▶ **Excerpt**
Hövnísan Planeto-Taxonomy Standards Technology / Science in The Rosepetal | World Anvil

Hövnísan Planeto-Taxonomy Standards

Public planetology taximetrics record
Property of the Royal Atheneum of Hövnís, Eörpe

Here at the Royal Atheneum of Hövnís, Eörpe, planets and other stellar objects are categorized primarily through phenetic taxonomy, meaning that they are grouped by overall similarity – usually in morphology and other observable traits. The most common differentiations made are base composition, size and mass, median temperature, baryonic pressure, gravitational force, and atmosphere contents.  

Definition of Planet & World

Within the context of this documentation, a planet is defined as 'an object in space that enough mass and gravitation to be near-spheroid due to hydrostatic equilibrium but has never undergone nuclear fusion'.
Most planetary bodies are described to have between two and four layers: atmosphere, crust, mantle and core.
— Notation by Dr. Tybulus Svilen
  The term world is in all contexts considered synonymous to habitable planet, with the definition 'a planet with a biosphere capable of sustaining complex lifeforms'.

▶ **Using the information**
1) State whether each statement below agrees with the planeto-taxonomy standards text, and support each judgment with the deciding words from the text, quoted exactly. (a) The Royal Atheneum of Hövnís categorizes planets primarily through phenetic taxonomy. (b) Under the documentation's definition, a planet is an object that has undergone nuclear fusion. (c) Most planetary bodies are described as having between two and four layers.
2) Copy the passage of the planeto-taxonomy standards from "Within the context" up to and including "undergone nuclear fusion'.".

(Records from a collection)
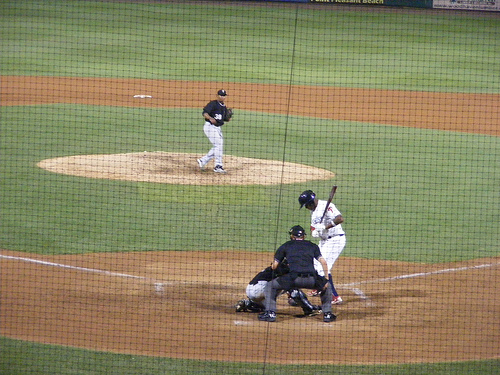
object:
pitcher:
[196, 89, 234, 174]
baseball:
[0, 4, 493, 365]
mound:
[36, 151, 334, 185]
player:
[298, 189, 347, 304]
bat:
[319, 185, 338, 224]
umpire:
[257, 225, 336, 324]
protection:
[256, 225, 336, 323]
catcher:
[249, 265, 282, 285]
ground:
[50, 173, 168, 286]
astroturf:
[39, 10, 374, 78]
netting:
[1, 4, 68, 360]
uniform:
[311, 199, 346, 276]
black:
[203, 100, 231, 127]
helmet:
[298, 190, 315, 210]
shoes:
[331, 296, 343, 304]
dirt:
[165, 265, 232, 352]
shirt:
[274, 240, 322, 272]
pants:
[264, 277, 332, 313]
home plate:
[280, 308, 300, 319]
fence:
[391, 0, 498, 10]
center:
[5, 89, 470, 205]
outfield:
[4, 1, 486, 75]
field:
[1, 3, 500, 142]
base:
[117, 109, 158, 114]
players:
[195, 89, 233, 174]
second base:
[133, 94, 152, 99]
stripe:
[327, 206, 333, 213]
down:
[265, 246, 278, 258]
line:
[338, 287, 377, 306]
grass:
[180, 194, 287, 246]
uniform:
[200, 100, 232, 168]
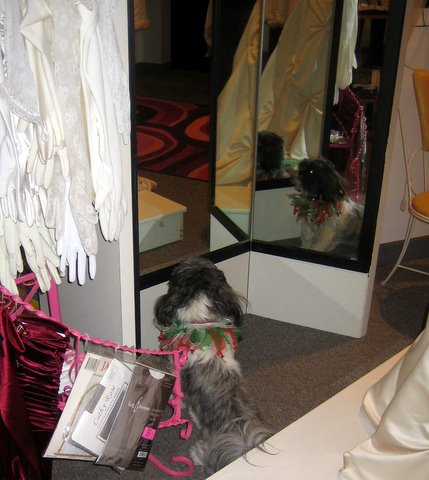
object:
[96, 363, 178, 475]
magazine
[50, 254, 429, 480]
floor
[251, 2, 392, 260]
mirror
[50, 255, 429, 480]
carpet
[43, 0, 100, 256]
clothes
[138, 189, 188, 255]
box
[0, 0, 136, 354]
wardrobe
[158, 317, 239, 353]
collar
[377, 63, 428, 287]
chair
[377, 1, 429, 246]
wall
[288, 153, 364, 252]
reflection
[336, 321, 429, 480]
sheet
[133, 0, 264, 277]
mirrors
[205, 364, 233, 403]
fur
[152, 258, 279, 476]
dog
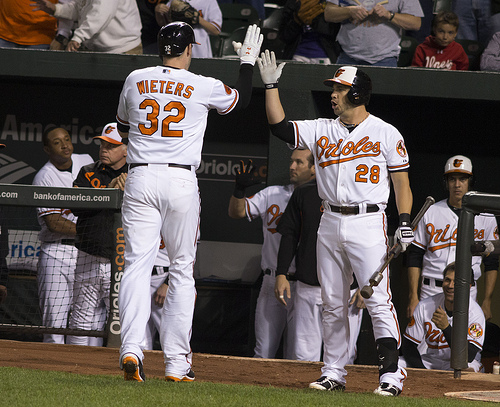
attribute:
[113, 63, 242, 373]
uniform — white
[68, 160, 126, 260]
jacket — black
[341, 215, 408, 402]
leg — black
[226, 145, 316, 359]
player — baseball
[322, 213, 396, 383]
pant — white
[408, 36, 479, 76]
sweatshirt — red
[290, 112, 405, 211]
jersey — white, orange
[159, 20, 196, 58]
helmet — black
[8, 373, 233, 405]
grass — green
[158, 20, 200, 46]
helmet — black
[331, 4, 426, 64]
shirt — grey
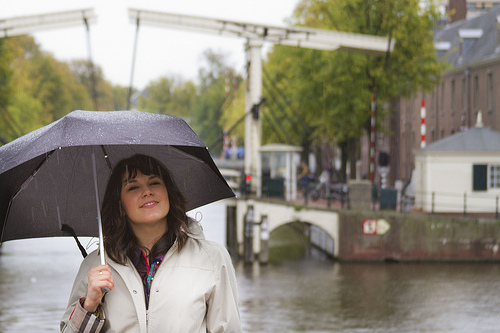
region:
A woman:
[91, 206, 136, 267]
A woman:
[96, 183, 163, 308]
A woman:
[119, 219, 209, 325]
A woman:
[144, 273, 169, 305]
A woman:
[139, 227, 183, 268]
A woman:
[143, 243, 177, 282]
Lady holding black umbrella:
[2, 106, 261, 331]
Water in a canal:
[284, 282, 427, 324]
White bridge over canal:
[262, 204, 338, 264]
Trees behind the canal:
[1, 26, 231, 116]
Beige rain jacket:
[57, 213, 245, 329]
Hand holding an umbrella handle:
[73, 258, 130, 308]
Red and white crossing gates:
[358, 85, 384, 180]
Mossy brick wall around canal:
[411, 220, 466, 256]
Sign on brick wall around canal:
[353, 215, 394, 240]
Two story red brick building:
[432, 3, 494, 123]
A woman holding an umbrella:
[7, 23, 281, 328]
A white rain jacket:
[63, 186, 257, 331]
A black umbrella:
[5, 107, 252, 239]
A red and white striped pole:
[418, 89, 439, 154]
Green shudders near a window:
[464, 151, 499, 197]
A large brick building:
[369, 18, 499, 199]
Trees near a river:
[6, 23, 434, 330]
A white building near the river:
[412, 106, 497, 215]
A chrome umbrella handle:
[84, 149, 111, 317]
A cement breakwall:
[331, 195, 498, 286]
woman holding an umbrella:
[0, 87, 234, 331]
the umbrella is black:
[3, 87, 246, 230]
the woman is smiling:
[96, 167, 201, 277]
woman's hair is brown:
[84, 145, 194, 257]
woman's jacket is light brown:
[65, 239, 244, 329]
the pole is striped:
[407, 83, 435, 139]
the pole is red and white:
[408, 84, 446, 152]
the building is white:
[416, 126, 497, 207]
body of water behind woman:
[12, 231, 495, 331]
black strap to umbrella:
[52, 219, 112, 289]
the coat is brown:
[173, 287, 182, 302]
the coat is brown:
[185, 285, 192, 308]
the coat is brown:
[190, 278, 200, 290]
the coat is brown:
[176, 297, 182, 311]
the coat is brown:
[170, 297, 180, 309]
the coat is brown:
[177, 288, 183, 300]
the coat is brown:
[177, 280, 186, 294]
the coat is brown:
[176, 283, 188, 298]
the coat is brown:
[181, 295, 191, 306]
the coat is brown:
[164, 275, 178, 302]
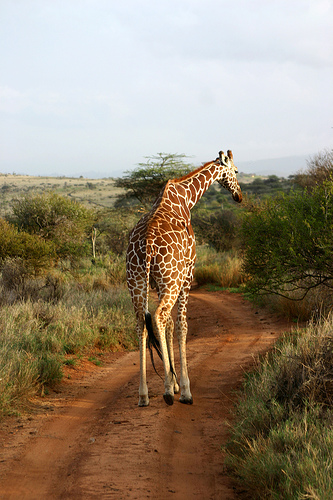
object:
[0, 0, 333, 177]
sky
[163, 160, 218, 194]
mane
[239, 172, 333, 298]
tree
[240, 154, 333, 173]
mountain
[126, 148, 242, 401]
giraffe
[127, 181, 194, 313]
coat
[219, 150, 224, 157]
horn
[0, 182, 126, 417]
grass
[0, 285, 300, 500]
dirt road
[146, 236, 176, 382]
tail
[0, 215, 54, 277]
tree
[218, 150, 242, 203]
head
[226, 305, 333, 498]
dry grass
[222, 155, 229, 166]
ear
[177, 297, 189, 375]
legs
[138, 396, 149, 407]
hooves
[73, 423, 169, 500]
dirt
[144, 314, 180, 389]
tip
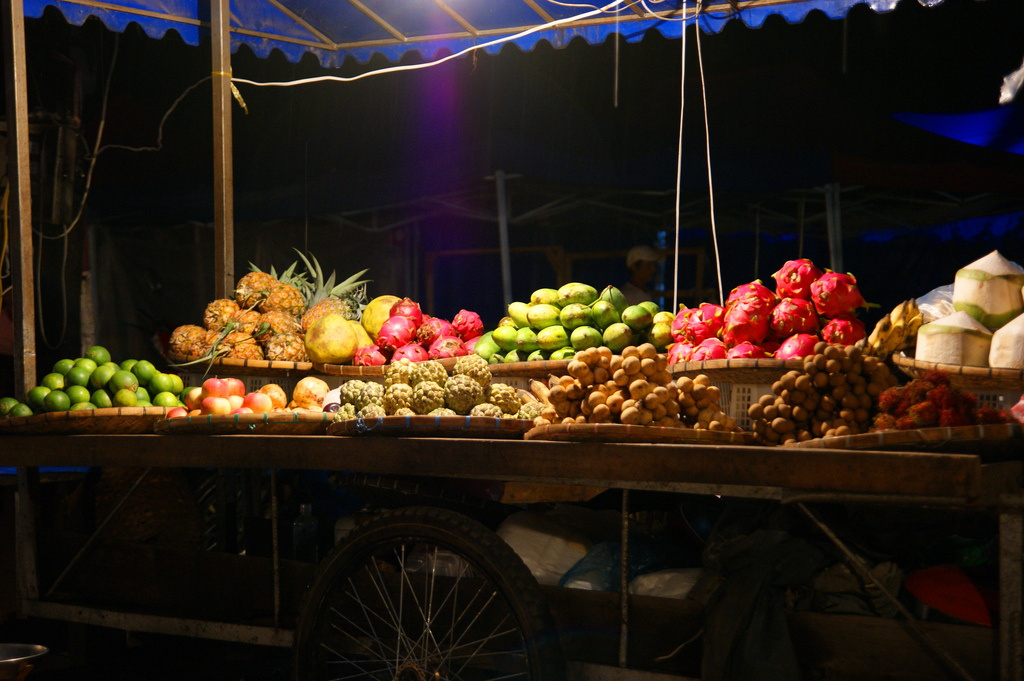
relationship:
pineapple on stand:
[383, 350, 567, 414] [193, 279, 994, 461]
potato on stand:
[594, 331, 760, 453] [2, 221, 761, 453]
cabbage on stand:
[329, 293, 470, 373] [21, 293, 1008, 461]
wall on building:
[386, 187, 508, 280] [72, 47, 1015, 477]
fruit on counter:
[272, 333, 693, 441] [218, 297, 931, 506]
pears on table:
[35, 360, 165, 415] [35, 262, 988, 415]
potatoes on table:
[726, 354, 961, 444] [5, 343, 995, 674]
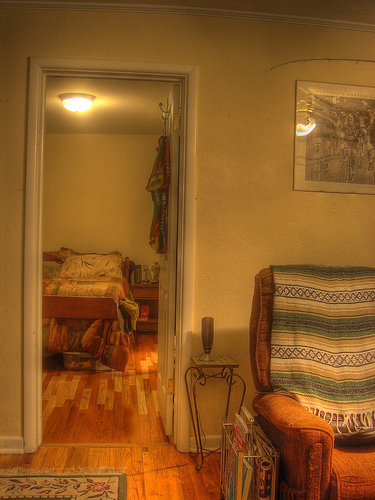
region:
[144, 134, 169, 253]
the clothes hanging on the door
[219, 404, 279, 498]
the magazine rack next to the chair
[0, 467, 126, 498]
the area rug on the ground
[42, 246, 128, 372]
the bed in the room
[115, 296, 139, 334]
the hats hanging off of the bed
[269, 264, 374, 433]
the blanket draped on the chair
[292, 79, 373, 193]
the picture hanging on the wall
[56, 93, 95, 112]
the light on the ceiling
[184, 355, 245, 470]
the table behind the chair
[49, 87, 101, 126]
light attached to ceiling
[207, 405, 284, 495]
wire book rack on side of chair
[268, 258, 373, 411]
blanket trown over the back of an armchair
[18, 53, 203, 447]
door to the bedroom open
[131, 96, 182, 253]
clothing hanging on hooks on the door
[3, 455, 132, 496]
area rug with floral pattern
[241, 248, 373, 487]
brown cushion arm chair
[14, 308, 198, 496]
light colored wood floor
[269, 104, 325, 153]
light reflecting on art work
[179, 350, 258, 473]
small table pushed up against the wall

▶ **Solutions to the tasks**
1)
(a) Yes: "planets and other stellar objects are categorized primarily through phenetic taxonomy"
(b) No: "but has never undergone nuclear fusion"
(c) Yes: "Most planetary bodies are described to have between two and four layers"

2)
Within the context of this documentation, a planet is defined as 'an object in space that enough mass and gravitation to be near-spheroid due to hydrostatic equilibrium but has never undergone nuclear fusion'.